Sunday April 22, 2018

Punch buggy (grey? beige? needs a new paint-job?) turns a corner as I sit in my car paused at a light. The sight of it fills me with an inexplicable sense of cosmic benevolence. Spotify plays me “The Lemon of Pink” by The Books as the shadow of a hawk, wings outstretched, floats across the surface of the parkway in front of me.

When I return home, I recline in my yard and listen to Stevie Wonder’s Journey Through The Secret Life of Plants surrounded by a perfect atmosphere of birds, trees, air, and sunlight. Stephen Holden savaged the album in “The Last Flower Child,” his review for the Village Voice. Despite its many dips into schmaltz, however, Journey more than compensates, whether with the intricate mythology of “Same Old Song” or with the sleek proto-Brainfeeder future funk of tracks like “Race Babbling.”

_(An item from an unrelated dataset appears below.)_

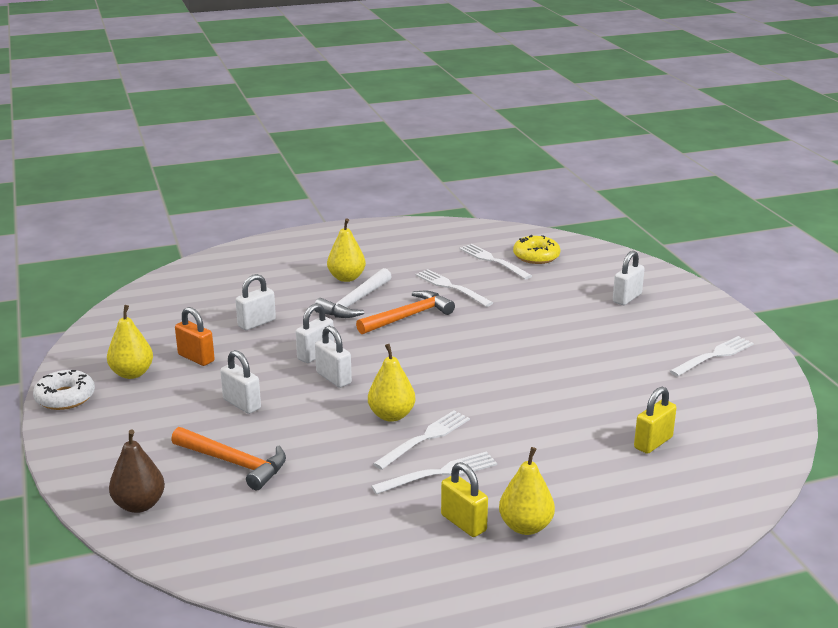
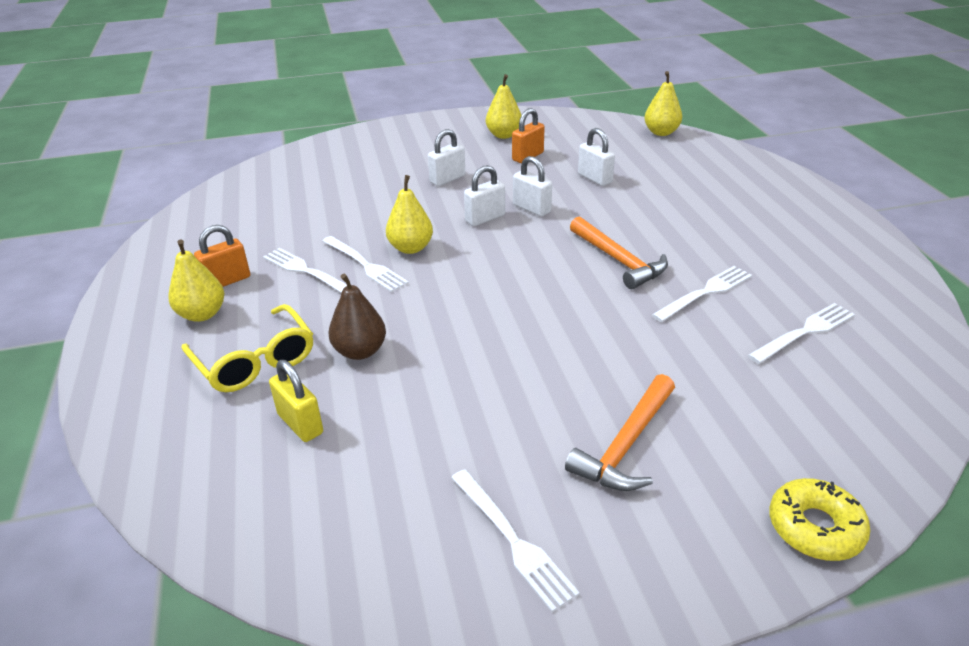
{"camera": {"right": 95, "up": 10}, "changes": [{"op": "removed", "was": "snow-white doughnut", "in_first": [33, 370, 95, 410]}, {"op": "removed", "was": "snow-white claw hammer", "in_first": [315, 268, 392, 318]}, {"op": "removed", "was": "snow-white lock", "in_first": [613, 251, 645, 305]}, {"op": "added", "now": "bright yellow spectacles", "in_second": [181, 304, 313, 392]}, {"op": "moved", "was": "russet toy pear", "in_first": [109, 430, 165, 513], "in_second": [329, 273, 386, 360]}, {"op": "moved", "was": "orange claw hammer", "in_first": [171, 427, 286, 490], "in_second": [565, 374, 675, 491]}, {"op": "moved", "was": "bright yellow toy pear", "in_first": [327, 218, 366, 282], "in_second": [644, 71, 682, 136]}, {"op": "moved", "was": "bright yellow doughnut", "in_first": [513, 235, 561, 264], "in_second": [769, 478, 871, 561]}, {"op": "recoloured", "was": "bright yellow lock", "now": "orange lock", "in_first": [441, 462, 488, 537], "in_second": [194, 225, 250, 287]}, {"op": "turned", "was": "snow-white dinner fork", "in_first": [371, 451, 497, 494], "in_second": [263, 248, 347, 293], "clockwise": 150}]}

Shifting to the couch in the living room, I snack on potato chips and check Twitter. Marc Masters points me to International Harvester; Byron Coley points me to several new releases on Feeding Tube Records: Weeping Bong Band and Delphine Dora & Sophie Cooper’s Divine Ekstasys.

A friend texts me about a book I need to read: Federico Campagna’s Technic and Magic. The universe inflates, appears as a vast hippie modernist inflatable, like the ones assembled and promoted by groups like Ant Farm. The feeding tube grows in two opposite directions at once: attracted or pulled, take your pick, both by gravity and levity. One part of me snacks on Caramel Delights, while another part receives the gift of Joe Henderson’s “Earth,” my pick for the greatest soul-jazz track of all time.

“Earth” announces itself again, a refrain throughout the day, the second time in the form of an 11-minute video from Adult Swim. Melting, morphing screens, mirrored surfaces, cut-screens between dimensions. All this and more is ours to explore when we blow the realm of necessity to pieces (as in the Alice Cooper song) and flee to the realm of freedom.